Под углом математики цифры в наше время говорят о многом. Если быть точным, то в исторически ограниченный срок Колыванов с женой подарили стране, по крайней мере, четверых новых граждан. И как сознательный член общества Василий не собирался останавливаться на достигнутом.
Но не будем гнать коней, торопить события, забегать вперёд, бросать камни в чужой огород и брать горстью, а не щепоткой. За дверью по-прежнему сонно хныкал ребенок. Потеряв терпение, жена вкрадчиво приоткрыла дверь, заглянула в узкую щель. Как ни осторожничала женщина, настырный скрип двери распилил тишину вдоль и поперёк. Надо ли говорить, до какой степени неуместный звук возмутил шофёра. Не он ли холил и лелеял дверные петли и прочую фурнитуру, не он ли любовно содержал помещение в пригодном состоянии?
Однако не надо суеты. К лицу ли нам сучить ногами, корчить рожи и хлопотать лицом, освободим мимику от напряжения, обойдемся без лишних слов. Скрип двери Колыванов расценил как личный выпад и незаслуженное оскорбление чувств. Ничуть не медля и отбросив сомненья, шофёр второпях кинулся в чулан, где среди инструментов запасливо хранил заветный пузырёк с машинным маслом. Резвым коршуном налетел Василий на дверь и практически на бегу, на лету, на скаку отважно капнул масло в петли. Не успела, как говорят у нас, стриженая девка косы заплести, скрип исчез – поминай, как звали!
И младенец, пискнув, облегчённо вздохнул и улыбнулся, а потом беззаботно уснул, счастливый и умиротворённый в своей безрешности. Все чада безмятежно сопели, уверенные в завтрашнем дне, видно, даже во сне чувствовали себя под надёжной защитой. Что ж, они были правы в своих убеждениях, Колыванов и впрямь служил родной семье опорой – кто бы сомневался!

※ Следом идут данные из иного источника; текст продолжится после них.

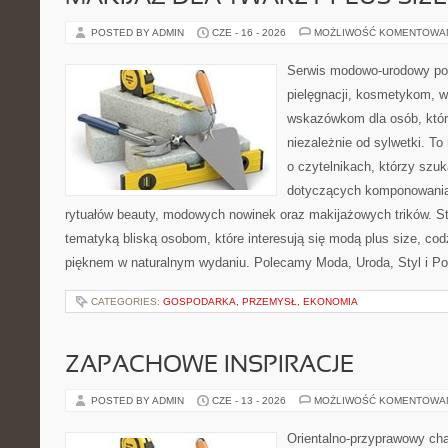
POSTED BY ADMIN
CZE - 16 - 2026
MOŻLIWOŚĆ KOMENTOWA
Serwis modowo-urodowy poś
pielęgnacji, kosmetykom, 
wskazówkom dla osób, któr
niezależnie od sylwetki. T
o czytelnikach, którzy szu
dotyczących komponowania
rytuałów beauty, modowych nowinek oraz makijażowych trików. Str
tematyką bliską osobom, które interesują się modą plus size, co
pięknem w naturalnym wydaniu. Polecamy Moda, Uroda, Styl i Po
CATEGORIES:
GOSPODARKA, PRZEMYSŁ, EKONOMIA
ZAPACHOWE INSPIRACJE
POSTED BY ADMIN
CZE - 13 - 2026
MOŻLIWOŚĆ KOMENTOWA
Orientalno-przyprawowy char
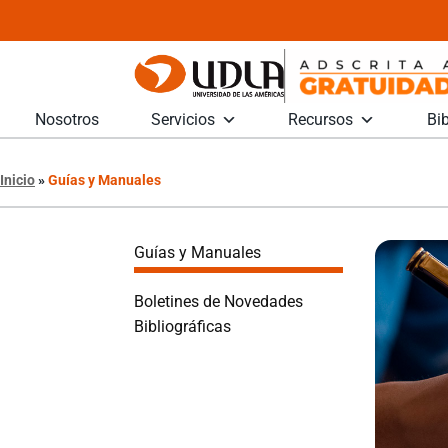
Nosotros
Servicios
Recursos
Bib
Inicio
»
Guías y Manuales
Guías y Manuales
Boletines de Novedades
Bibliográficas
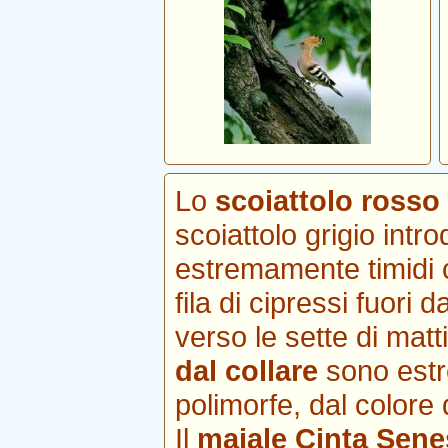
Lo
scoiattolo rosso 
scoiattolo grigio intr
estremamente timidi 
fila di cipressi fuori 
verso le sette di mat
dal collare
sono estr
polimorfe, dal colore 
Il
maiale Cinta Sene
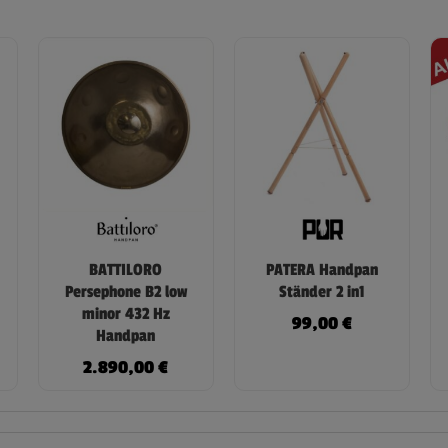
BATTILORO
PATERA Handpan
Persephone B2 low
Ständer 2 in1
minor 432 Hz
99,00
€
Handpan
2.890,00
€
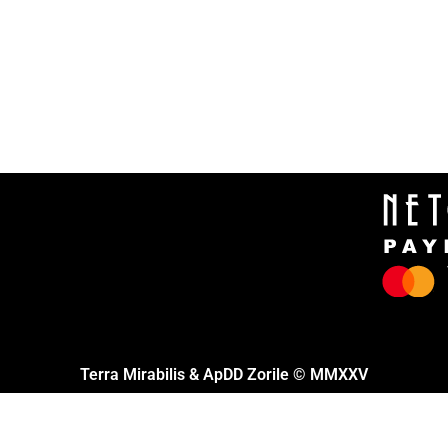
Terra Mirabilis & ApDD Zorile © MMXXV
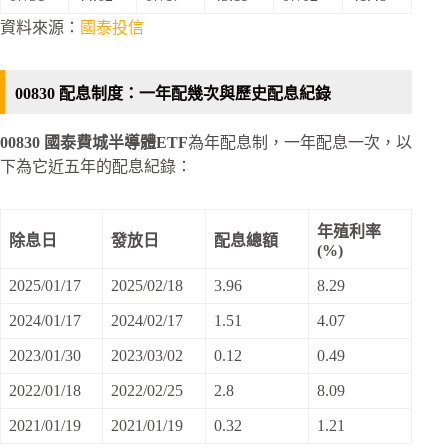
資料來源：
國泰投信
00830 配息制度：一年配幾次與歷史配息紀錄
00830 國泰費城半導體ETF
為年配息制，一年配息一次，以
下為它近五年的配息紀錄：
年殖利率
除息日
發放日
配息總額
(%)
2025/01/17
2025/02/18
3.96
8.29
2024/01/17
2024/02/17
1.51
4.07
2023/01/30
2023/03/02
0.12
0.49
2022/01/18
2022/02/25
2.8
8.09
2021/01/19
2021/01/19
0.32
1.21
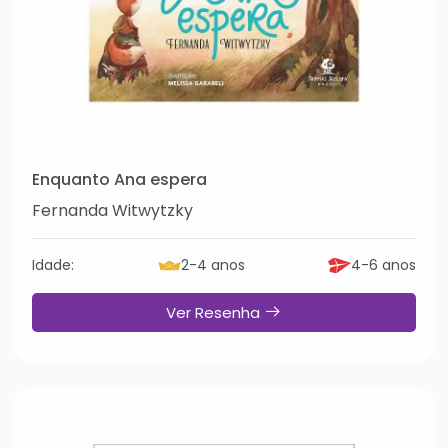
Enquanto Ana espera
Fernanda Witwytzky
Idade:
2-4 anos
4-6 anos
Ver Resenha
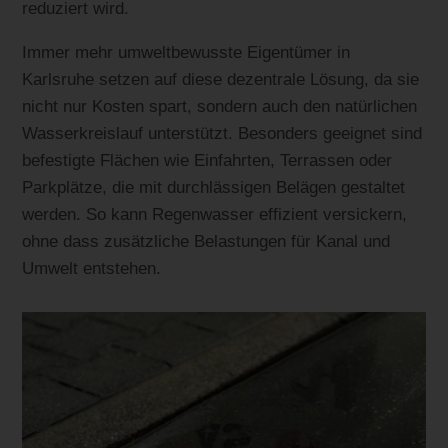
reduziert wird.
Immer mehr umweltbewusste Eigentümer in
Karlsruhe setzen auf diese dezentrale Lösung, da sie
nicht nur Kosten spart, sondern auch den natürlichen
Wasserkreislauf unterstützt. Besonders geeignet sind
befestigte Flächen wie Einfahrten, Terrassen oder
Parkplätze, die mit durchlässigen Belägen gestaltet
werden. So kann Regenwasser effizient versickern,
ohne dass zusätzliche Belastungen für Kanal und
Umwelt entstehen.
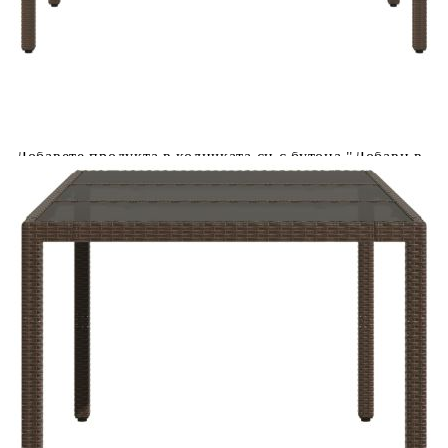
количката" и при поръчка ще можете да изберете броя
вноски на кредита.
Acest tabel are caracter informativ. Adăugați produsul în
coșul de cumpărături unde veți putea selecta detaliile
cererii de creditare.
Предоставената таблица е с информационна цел.
Добавете продукта в количката си с бутона "Добави в
количката" и при поръчка ще можете да изберете броя
вноски на кредита.
Предоставената таблица е с информационна цел.
Добавете продукта в количката си с бутона "Добави в
количката" и при поръчка ще можете да изберете броя
вноски на кредита.
Предоставената таблица е с информационна цел.
Добавете продукта в количката си с бутона "Добави в
количката" и при поръчка ще можете да изберете броя
вноски на кредита.
Предоставената таблица е с информационна цел.
Добавете продукта в количката си с бутона "Добави в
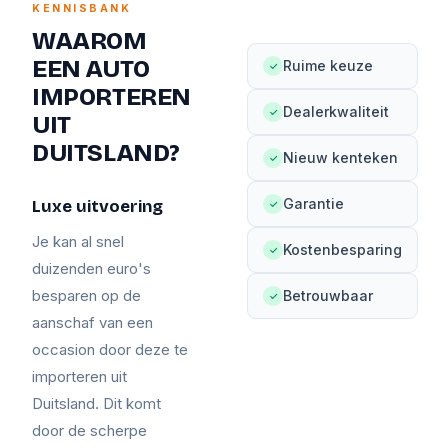
KENNISBANK
WAAROM
EEN AUTO
Ruime keuze
✓
IMPORTEREN
Dealerkwaliteit
✓
UIT
DUITSLAND?
Nieuw kenteken
✓
Garantie
Luxe uitvoering
✓
Je kan al snel
Kostenbesparing
✓
duizenden euro's
besparen op de
Betrouwbaar
✓
aanschaf van een
occasion door deze te
importeren uit
Duitsland. Dit komt
door de scherpe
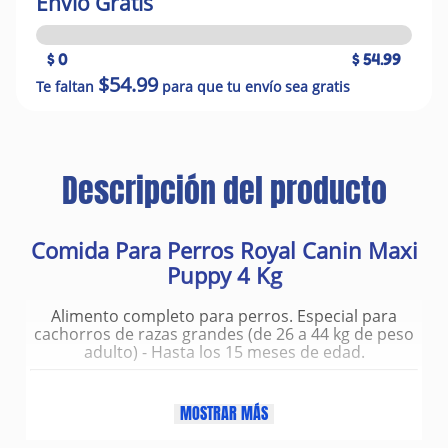
Envío Gratis
$ 0
$ 54.99
$54.99
Te faltan
para que tu envío sea gratis
Descripción del producto
Comida Para Perros Royal Canin Maxi
Puppy 4 Kg
Alimento completo para perros. Especial para
cachorros de razas grandes (de 26 a 44 kg de peso
adulto) - Hasta los 15 meses de edad.
Beneficios
MOSTRAR MÁS
Refuerzo del sistema inmunológico. El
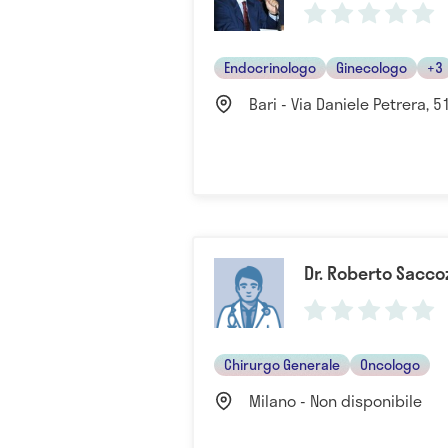
Endocrinologo
Ginecologo
+3
Bari - Via Daniele Petrera, 51,
Dr. Roberto Sacco
Chirurgo Generale
Oncologo
Milano - Non disponibile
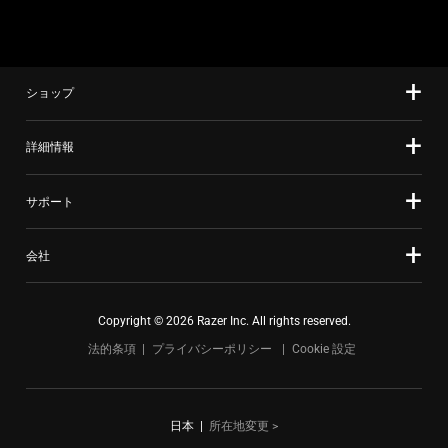
slide
す。
using
the
slide
ショップ
dots.
詳細情報
サポート
会社
Copyright © 2026 Razer Inc. All rights reserved.
法的条項
プライバシーポリシー
Cookie 設定
日本
|
所在地変更 >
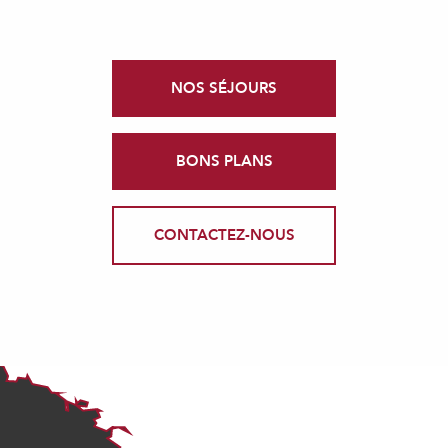
NOS SÉJOURS
BONS PLANS
CONTACTEZ-NOUS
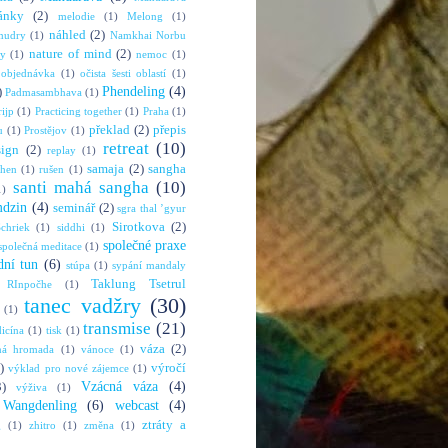
ánky
(2)
melodie
(1)
Melong
(1)
náhled
(2)
mudry
(1)
Namkhai Norbu
nature of mind
(2)
ny
(1)
nemoc
(1)
objednávka
(1)
očista šesti oblastí
(1)
Phendeling
(4)
)
Padmasambhava
(1)
rijp
(1)
Practicing together
(1)
Praha
(1)
překlad
(2)
přepis
u
(1)
Prostějov
(1)
retreat
(10)
sign
(2)
replay
(1)
samaja
(2)
sangha
shen
(1)
rušen
(1)
santi mahá sangha
(10)
1)
mdzin
(4)
seminář
(2)
sgra thal ’gyur
Sirotkova
(2)
chriek
(1)
siddhi
(1)
společné praxe
společná meditace
(1)
dní tun
(6)
stúpa
(1)
sypání mandaly
Taklung Tsetrul
 RInpočhe
(1)
tanec vadžry
(30)
(1)
transmise
(21)
dicína
(1)
tisk
(1)
váza
(2)
ná hromada
(1)
vánoce
(1)
)
výročí
výklad pro nové zájemce
(1)
Vzácná váza
(4)
3)
výživa
(1)
Wangdenling
(6)
webcast
(4)
ztráty a
g
(1)
zhitro
(1)
změna
(1)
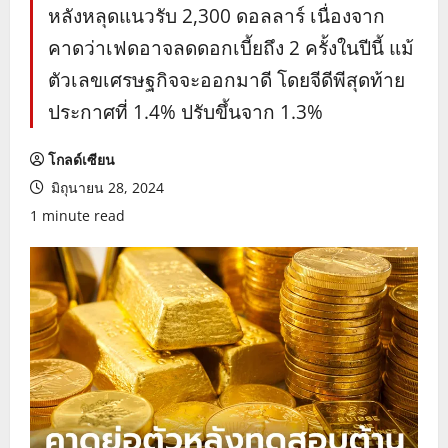
หลังหลุดแนวรับ 2,300 ดอลลาร์ เนื่องจาก
คาดว่าเฟดอาจลดดอกเบี้ยถึง 2 ครั้งในปีนี้ แม้
ตัวเลขเศรษฐกิจจะออกมาดี โดยจีดีพีสุดท้าย
ประกาศที่ 1.4% ปรับขึ้นจาก 1.3%
โกลด์เซียน
มิถุนายน 28, 2024
1 minute read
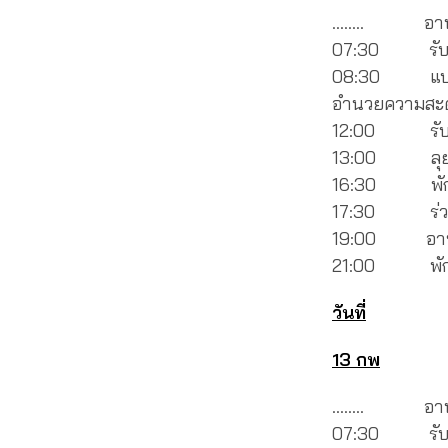
…….. อาบน้ำท
07:30 รับป
08:30 แบ่งงาน
อำนวยความสะด
12:00 รับปร
13:00 ลุยง
16:30 พัก
17:30 ร่วมทำ
19:00 อาหารเ
21:00 พักผ่
วันที่
13 กพ
…….. อาบน้ำท
07:30 รับป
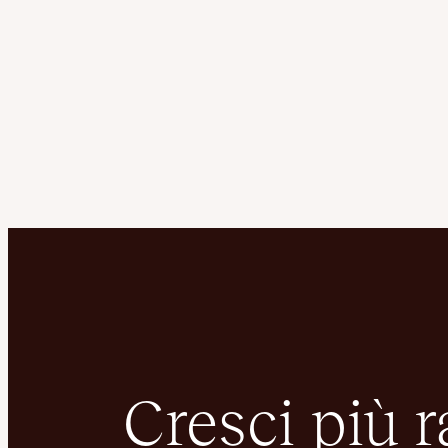
Cresci più 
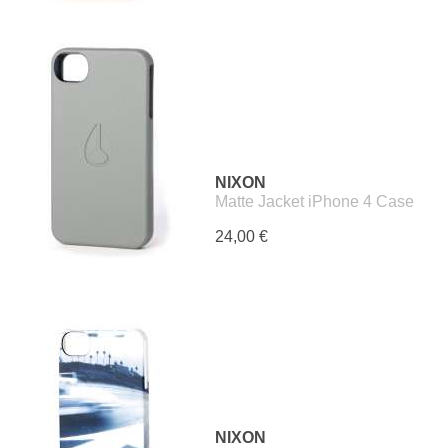
NIXON
Matte Jacket iPhone 4 Case
24,00 €
NIXON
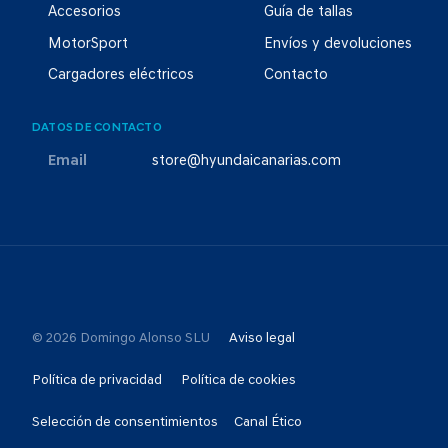
Accesorios
Guía de tallas
MotorSport
Envíos y devoluciones
Cargadores eléctricos
Contacto
DATOS DE CONTACTO
Email
store@hyundaicanarias.com
© 2026 Domingo Alonso SLU
Aviso legal
Política de privacidad
Política de cookies
Selección de consentimientos
Canal Ético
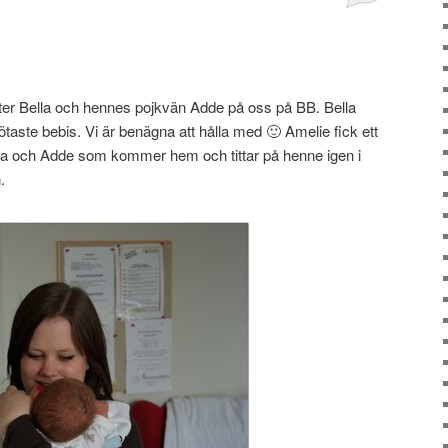
ter Bella och hennes pojkvän Adde på oss på BB. Bella
ötaste bebis. Vi är benägna att hålla med 🙂 Amelie fick ett
ella och Adde som kommer hem och tittar på henne igen i
.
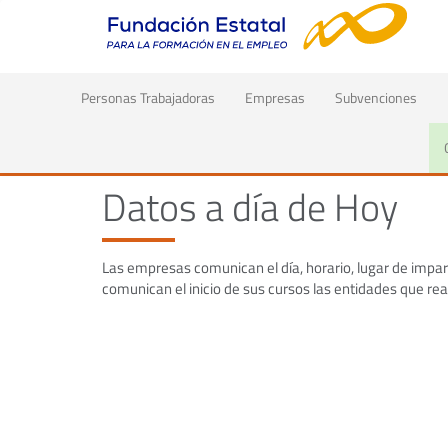
(current)
Personas Trabajadoras
Empresas
Subvenciones
Inicio
Datos, publicaciones y evaluaciones
Datos a día
Datos a día de Hoy
Las empresas comunican el día, horario, lugar de impar
comunican el inicio de sus cursos las entidades que re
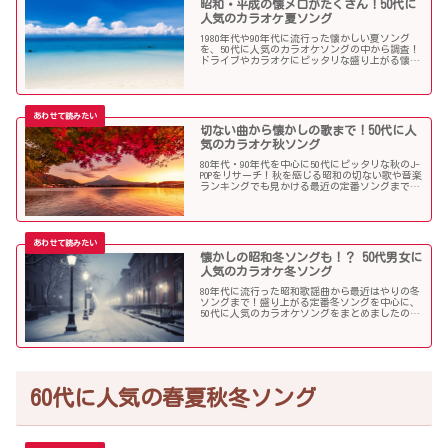
昭和・平成の懐メロがたくさん！50代に
人気のカラオケ夏ソング
1980年代や90年代に流行った懐かしい夏ソング
を、50代に人気のカラオケソングの中から調査！
ドライブやカラオケにピッタリな盛り上がる懐メ
ロがたくさん！
切ない曲から懐かしの歌まで！50代に人
気のカラオケ秋ソング
80年代・90年代を中心に50代にピッタリな秋のJ-
POPをリサーチ！秋を感じる昭和の切ない歌や音楽
ランキングでも見かける最近の定番ソングまで、
多くの歌を集めました！
懐かしの昭和冬ソングも！？ 50代男女に
人気のカラオケ冬ソング
80年代に流行った昭和歌謡曲から最近はやりの冬
ソングまで！盛り上がる定番冬ソングを中心に、
50代に人気のカラオケソングをまとめましたので
ご紹介します！
60代に人気の春夏秋冬ソング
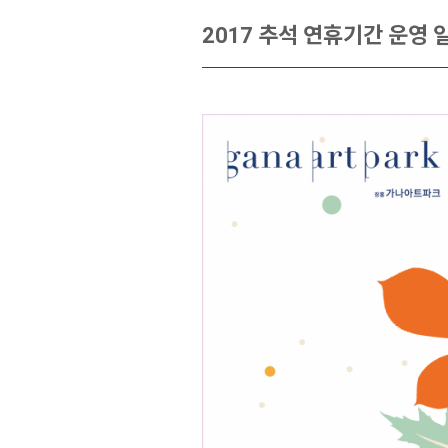
2017 추석 연휴기간 운영 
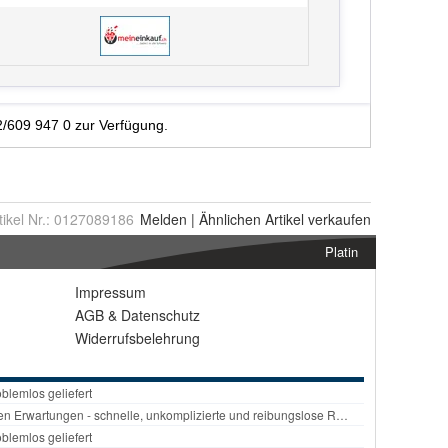
tikel Nr.:
0127089186
Melden
|
Ähnlichen
Artikel verkaufen
Platin
Impressum
AGB
&
Datenschutz
Widerrufsbelehrung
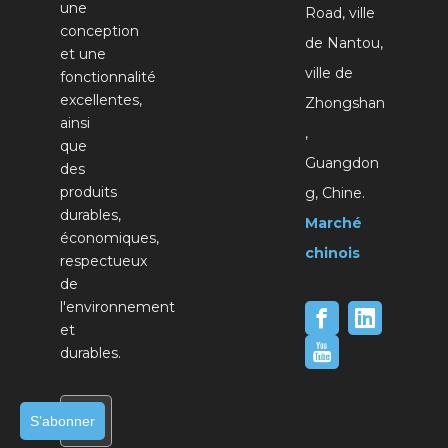
une
Road, ville
conception
de Nantou,
et une
ville de
fonctionnalité
excellentes,
Zhongshan
ainsi
,
que
Guangdon
des
produits
g, Chine.
durables,
Marché
économiques,
chinois
respectueux
de
l'environnement
et
durables.
S’abonner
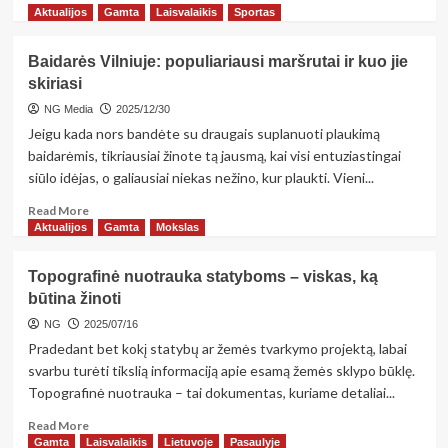
more
Aktualijos
Gamta
Laisvalaikis
Sportas
about
„Labiausiai
Baidarės Vilniuje: populiariausi maršrutai ir kuo jie
norėtųsi,
skiriasi
kad
atsigautų
NG Media
2025/12/30
Lietuvos
Jeigu kada nors bandėte su draugais suplanuoti plaukimą
kaimas,
baidarėmis, tikriausiai žinote tą jausmą, kai visi entuziastingai
kad
siūlo idėjas, o galiausiai niekas nežino, kur plaukti. Vieni...
kurtųsi”
Read
Read More
more
Aktualijos
Gamta
Mokslas
about
Baidarės
Topografinė nuotrauka statyboms – viskas, ką
Vilniuje:
būtina žinoti
populiariausi
maršrutai
NG
2025/07/16
ir
Pradedant bet kokį statybų ar žemės tvarkymo projektą, labai
kuo
svarbu turėti tikslią informaciją apie esamą žemės sklypo būklę.
jie
Topografinė nuotrauka – tai dokumentas, kuriame detaliai...
skiriasi
Read
Read More
more
Gamta
Laisvalaikis
Lietuvoje
Pasaulyje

Из рискованных опытов на животных передовые ученые сделали выдающееся научное открытие. Верь-не верь, но при высокой рождаемости на ограниченной территории площадь обитания конкретного жильца уменьшается буквально на глазах. Как человек вдумчивый Колыванов относился к науке с пониманием и своевременно прислушался к учёным. Экономя жизненное пространство, Василий своими руками умело обтесал доски, изобретательно смастерил в комнате двухэтажные койки для детей: старшим отвели верхние нары— полати, как говорили в семье, малыши спали внизу.
А сейчас шоферу только и оставалось, что тихо ступая, обойти на цыпочках комнату, умилённо и бережно подоткнуть детские одеяльца. Когда он уходил, одна сокровенная мысль кольнула его на пороге: ради таких мгновений стоит жить, заводить семью, рожать детей. И он твёрдо знал, что сделает всё, себя не пожалеет, расшибётся в лепешку, чтобы семья не знала забот. Ни забот, ни хлопот, ни тягот.
– Папаша! – с уважением оценила жена, когда обойдя детей, он вышел к ней с растроганным лицом.
– А как же, – благосклонно, с чувством глубокого удовлетворения принял похвалу Василий. – Отец я или кто?
– Отец, отец… – покладисто согласилась жена, и неожиданно лицо её плаксиво искривилось, на глаза навернулись слёзы.
– Ты, это… что с тобой? – растерялся Василий и смотрел неуверенно, ждал объяснений, а про себя обескураженно недоумевал: неужто кто-нибудь его грязно очернил или бессовестно оклеветал? Неужели какой-нибудь доброжелатель возвёл на него напраслину, наплёл жене невесть что, нашептал за его спиной, опорочил, можно сказать, осрамил – неужели?
– Видимся, редко, Вася, – безрадостно призналась жена капризным голосом.
– Зато каждая наша встреча – праздник! – с облегчением торжественно произнёс шофёр, успокоившись в мгновение ока – от сердца отлегло.
К подобным упрекам ему было не привыкать. В глубине души Колыванов понимал справедливую суть обид, однако что он мог изменить? Жизнь подчас диктует нам непреодолимые условия, любовь, со своей стороны, не в силах их превозмочь.